- [PROVIDED INFORMATION]
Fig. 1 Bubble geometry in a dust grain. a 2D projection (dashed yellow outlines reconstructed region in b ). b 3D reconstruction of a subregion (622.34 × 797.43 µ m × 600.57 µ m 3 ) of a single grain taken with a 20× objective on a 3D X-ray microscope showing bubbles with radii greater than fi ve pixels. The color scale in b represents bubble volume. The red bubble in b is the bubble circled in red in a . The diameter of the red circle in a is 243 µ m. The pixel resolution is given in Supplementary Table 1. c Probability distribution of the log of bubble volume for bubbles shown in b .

--

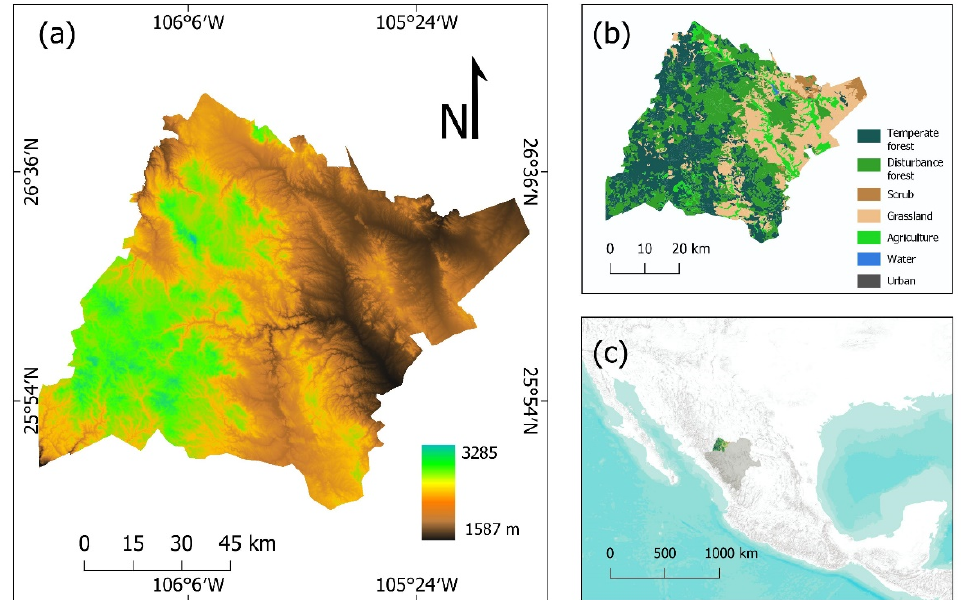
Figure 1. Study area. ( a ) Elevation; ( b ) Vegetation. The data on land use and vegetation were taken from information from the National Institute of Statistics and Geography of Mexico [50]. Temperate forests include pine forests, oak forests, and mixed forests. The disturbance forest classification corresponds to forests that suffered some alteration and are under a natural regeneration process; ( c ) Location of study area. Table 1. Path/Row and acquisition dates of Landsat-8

==

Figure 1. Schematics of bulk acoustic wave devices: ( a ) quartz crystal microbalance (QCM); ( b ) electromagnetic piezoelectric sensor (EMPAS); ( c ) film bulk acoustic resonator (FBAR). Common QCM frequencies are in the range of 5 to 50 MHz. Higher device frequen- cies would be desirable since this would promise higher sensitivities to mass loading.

- [EXERCISE INSTRUCTIONS]
Among the lines above, find those that contain the word "taken" and copy them.

- [YOUR RESPONSE]
Fig. 1 Bubble geometry in a dust grain. a 2D projection (dashed yellow outlines reconstructed region in b ). b 3D reconstruction of a subregion (622.34 × 797.43 µ m × 600.57 µ m 3 ) of a single grain taken with a 20× objective on a 3D X-ray microscope showing bubbles with radii greater than fi ve pixels. The color scale in b represents bubble volume. The red bubble in b is the bubble circled in red in a . The diameter of the red circle in a is 243 µ m. The pixel resolution is given in Supplementary Table 1. c Probability distribution of the log of bubble volume for bubbles shown in b .
Figure 1. Study area. ( a ) Elevation; ( b ) Vegetation. The data on land use and vegetation were taken from information from the National Institute of Statistics and Geography of Mexico [50]. Temperate forests include pine forests, oak forests, and mixed forests. The disturbance forest classification corresponds to forests that suffered some alteration and are under a natural regeneration process; ( c ) Location of study area. Table 1. Path/Row and acquisition dates of Landsat-8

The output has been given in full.